Objective:
Can you render the lines starting at the line that contains "class: Insecta" and ending at the line that contains "common name: Grass demon" as a Markdown table, skipping blank lines, with the columns n (row number) and Line?

(Saved data entries)
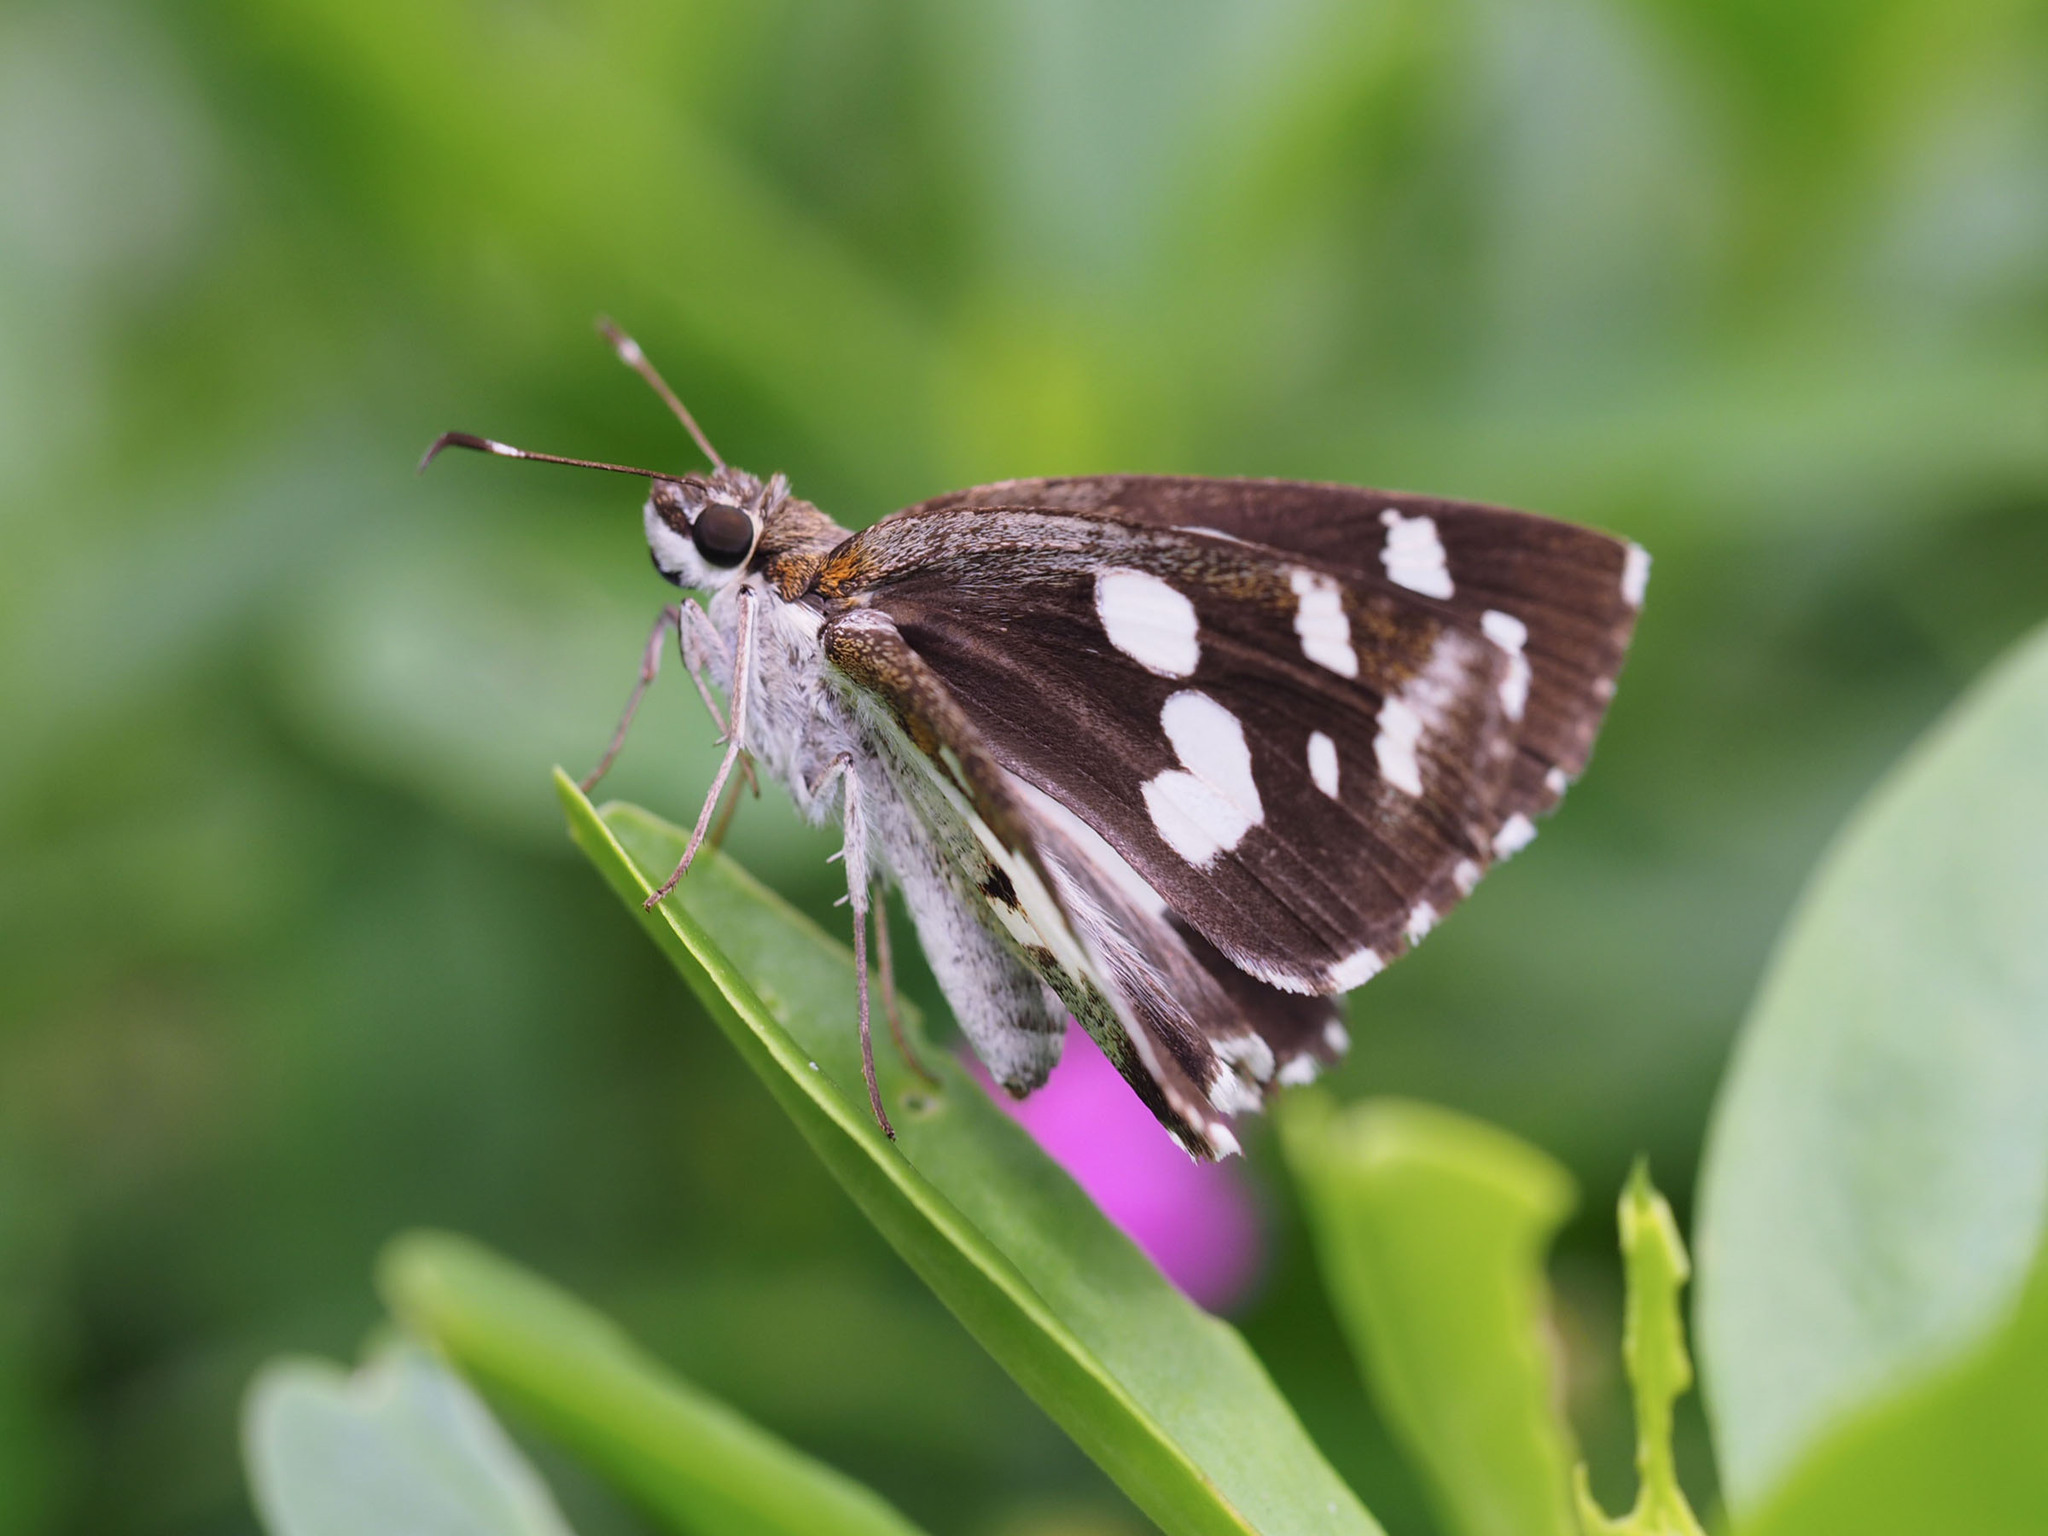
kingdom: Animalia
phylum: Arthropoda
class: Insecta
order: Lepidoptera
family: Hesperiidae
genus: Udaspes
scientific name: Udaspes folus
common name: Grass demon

==

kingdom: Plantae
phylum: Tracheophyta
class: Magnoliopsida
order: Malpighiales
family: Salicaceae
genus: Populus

--

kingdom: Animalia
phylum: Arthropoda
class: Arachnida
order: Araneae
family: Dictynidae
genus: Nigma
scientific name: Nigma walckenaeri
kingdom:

Final answer:
| n | Line |
|---|---|
| 1 | class: Insecta |
| 2 | order: Lepidoptera |
| 3 | family: Hesperiidae |
| 4 | genus: Udaspes |
| 5 | scientific name: Udaspes folus |
| 6 | common name: Grass demon |